_WHAT IS REQUIRED_
Say how many lines below hold the word "LIST"; give the number by itself.

(Stored items from a collection)
--------------------
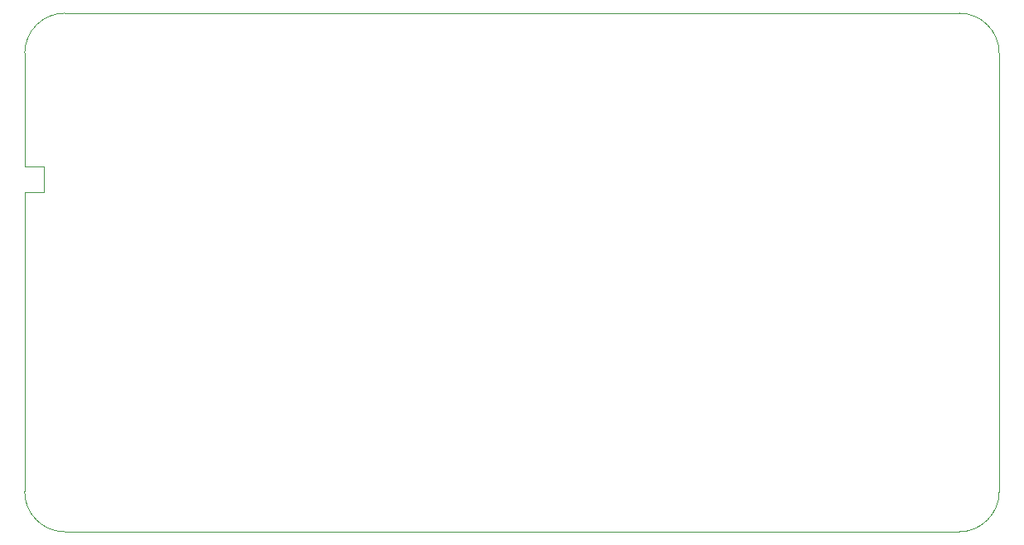
<source format=gbr>
%TF.GenerationSoftware,KiCad,Pcbnew,(6.0.2-0)*%
%TF.CreationDate,2022-03-26T21:56:16+01:00*%
%TF.ProjectId,RP2040GPSTracker,52503230-3430-4475-9053-547261636b65,rev?*%
%TF.SameCoordinates,PX4416780PY363af58*%
%TF.FileFunction,Profile,NP*%
%FSLAX46Y46*%
G04 Gerber Fmt 4.6, Leading zero omitted, Abs format (unit mm)*
G04 Created by KiCad (PCBNEW (6.0.2-0)) date 2022-03-26 21:56:16*
%MOMM*%
%LPD*%
G01*
G04 APERTURE LIST*
%TA.AperFunction,Profile*%
%ADD10C,0.050000*%
%TD*%
G04 APERTURE END LIST*
D10*
X2000000Y34730000D02*
X2000000Y37335000D01*
X0Y34730000D02*
X2000000Y34730000D01*
X99595000Y48900000D02*
G75*
G03*
X95500000Y53005000I-4100001J4999D01*
G01*
X4110602Y53002327D02*
G75*
G03*
X5602Y48907327I-4999J-4100001D01*
G01*
X0Y37335000D02*
X2000000Y37335000D01*
X-2327Y4100602D02*
G75*
G03*
X4092673Y-4398I4100001J-4999D01*
G01*
X0Y34730000D02*
X-2327Y4100602D01*
X95489398Y-12327D02*
G75*
G03*
X99594398Y4082673I4999J4100001D01*
G01*
X95500000Y53005000D02*
X4110602Y53002327D01*
X95489398Y-12327D02*
X4092673Y-4398D01*
X5602Y48907327D02*
X0Y37335000D01*
X99595000Y48900000D02*
X99594398Y4082673D01*
M02*

</source>
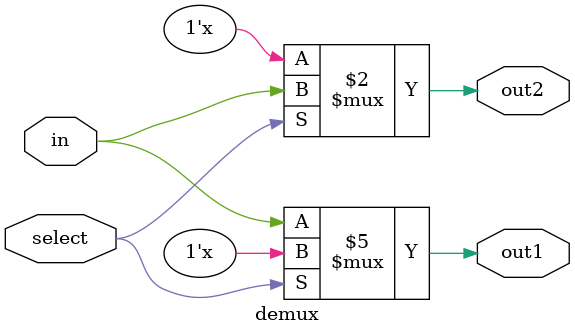
<source format=sv>
module demux(
  output out1 ,
  output out2 ,
  input select ,
  input in );
  reg out1 , out2;
  always @( in or select )
    begin
      case(select)
        0 :
        begin
          out1 = in;
          out2 = 1'bx ;
        end
        1 :
        begin
          out1 = 1'bx ;
          out2 = in;
        end
      endcase
    end
endmodule

</source>
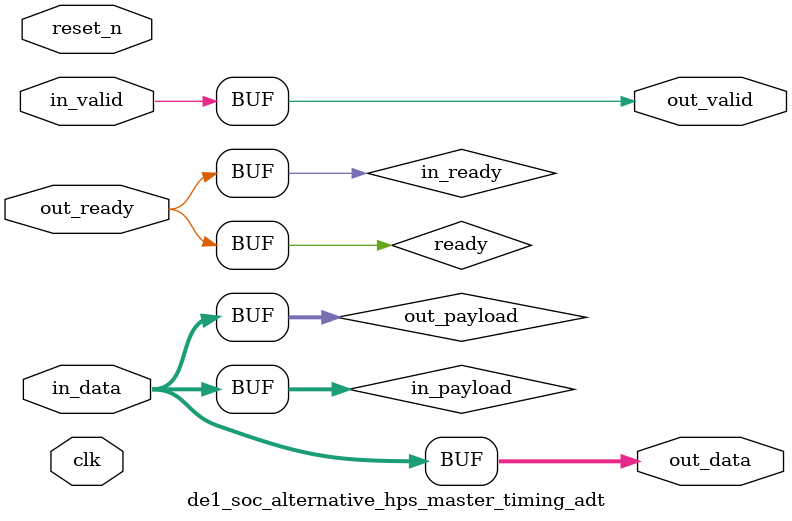
<source format=v>

`timescale 1ns / 100ps
module de1_soc_alternative_hps_master_timing_adt (
    
      // Interface: clk
      input              clk,
      // Interface: reset
      input              reset_n,
      // Interface: in
      input              in_valid,
      input      [ 7: 0] in_data,
      // Interface: out
      output reg         out_valid,
      output reg [ 7: 0] out_data,
      input              out_ready
);




   // ---------------------------------------------------------------------
   //| Signal Declarations
   // ---------------------------------------------------------------------

   reg  [ 7: 0] in_payload;
   reg  [ 7: 0] out_payload;
   reg  [ 0: 0] ready;
   reg          in_ready;
   // synthesis translate_off
   always @(negedge in_ready) begin
      $display("%m: The downstream component is backpressuring by deasserting ready, but the upstream component can't be backpressured.");
   end
   // synthesis translate_on   


   // ---------------------------------------------------------------------
   //| Payload Mapping
   // ---------------------------------------------------------------------
   always @* begin
     in_payload = {in_data};
     {out_data} = out_payload;
   end

   // ---------------------------------------------------------------------
   //| Ready & valid signals.
   // ---------------------------------------------------------------------
   always @* begin
     ready[0] = out_ready;
     out_valid = in_valid;
     out_payload = in_payload;
     in_ready = ready[0];
   end




endmodule


</source>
--------------------
_SOLUTION TO THE PROBLEM_
2